Making_appealing_and_interactive_plots_using_Plotly

20. Go to the Plotly website and find an example plot. Explain how you might use that type of plot in your own research.
21. Run plotlyTest() from codechembook. You can always use help(codechembook) to find this function.
22. The plotlyTest() function you ran in Exercise 21 above should have opened a figure in your computer’s browser. One nice thing about Plotly is that these figures are interactive. Using your mouse, move your mouse cursor over the data shown. What happens? Then, click and drag your mouse to try select a region of data. What happens? Play around with this interactivity, and describe what else you find you can do.
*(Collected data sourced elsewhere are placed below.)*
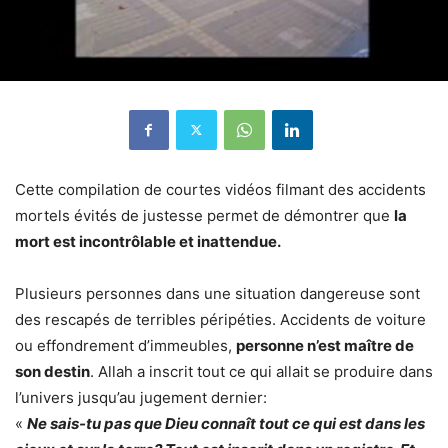
Cette compilation de courtes vidéos filmant des accidents
mortels évités de justesse permet de démontrer que
la
mort est incontrôlable et inattendue.
Plusieurs personnes dans une situation dangereuse sont
des rescapés de terribles péripéties. Accidents de voiture
ou effondrement d’immeubles,
personne n’est maître de
son destin
. Allah a inscrit tout ce qui allait se produire dans
l’univers jusqu’au jugement dernier:
«
Ne sais-tu pas que Dieu connaît tout ce qui est dans les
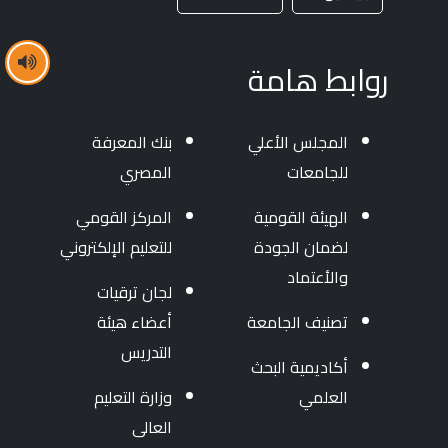
روابط هامة
المجلس الأعلي
بنك المعرفة
للجامعات
المصري
الهيئة القومية
المركز القومي
لضمان الجودة
للتعليم الإلكتروني
والأعتماد
لجان ترقيات
تصنيف الجامعة
أعضاء هيئة
التدريس
أكاديمية البحث
العلمي
وزارة التعليم
العالى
Outlining_your_solution_before_coding_using_comments

23. Consider the comprehensive exercises for this chapter (see below).
    • Create a text outline for the solution, formatted as Python comments.
    • Create a flow diagram for the solutions.
    • Write a list of instructions, like you would to a human being, for how to solve them.

Comprehensive exercises

24. Generate Plotly plots of the following relationships:
    • $e^{-x}$
    • $1/x$
    • $\nu_{rms}$ vs $T$
    • $K_{EQ}$ as a function of T, for a given $\Delta{H}$ and $\Delta{S}$
25. Consider the decay of fluorescence intensity (I) over time (t). This typically follows the functional form $I(t) = Ae^{-kt}$. Using Plotly:
    • Plot I vs t.
    • Plot log(I) vs t.
    • Plot I vs log(t).
    • Plot log(I) versus log(t).
    • Which of the above is the most useful, and why do you think that?
26. Find some other spectroscopic data, either in the data provided with this book or your own data, and adapt the final code from this chapter to plot it.
27. The data file ‘CO2-IR.txt’ found on the \website contains an absorption-mode FTIR spectrum of gaseous $\ce{CO2}$ with the $x$-axis in wavenumbers. Write a script to that outputs a plot of %transmission vs wavenumber. Remember that absorbance = $-\log_{10}$(transmission). Make sure you use correct axis labels! Bonus: Make the $x$-axis run from the largest to smallest numbers, which is the convention for plotting wavenumbers.
28. Using the same file from Exercise 27 change the $x$-axis from wavenumber to wavelength (nm). When converting between energy and wavelength on the x-axis, you will need apply a Jacobian correction to the intensities. You can do this by $I(\lambda) = I(\nu) 1 \times 10^7 / \nu^2$ . Make sure you use correct axis labels! Bonus for figuring out how to reverse the direction of the $x$-axis to follow the convention for wavelength.
29. One nice feature of Plotly over Matplotlib is the fact that you can change a plot after you show it and get an updated version. In Matplotlib, once you show a plot, you usually can no longer make changes and you have to start over. In the case of the final code presented in this chapter, the Plotly figure object, fig, is still in your computer’s memory and you can update it. To prove that you can do this, run the code and adjust the $x$-axis range to 550-750 nm using the range keyword of the update_xaxes() \cite{method} of the figure object. Then show the plot again. Then, do the same for the $y$-axis, choosing values for range so that the resulting spectrum fills the plot area.
30. In this chapter, we introduced a function that makes it easy to identify files on your computer: quickOpenFilename(). This will be nice to use when you don’t know where the file is located, or when you are choosing different files each time you run your script. However, there will be times when you simply want to use the same file over and over—for instance when you are developing and testing a code. In these cases, it can be much faster to provide the path to the file in the script. Modify the final code in this chapter, replacing the quickOpenFilename() function with a line that creates a Path object with the absolute path to the data. Verify this works, and also comment on when you might prefer this approach over the use of quickOpenFilename().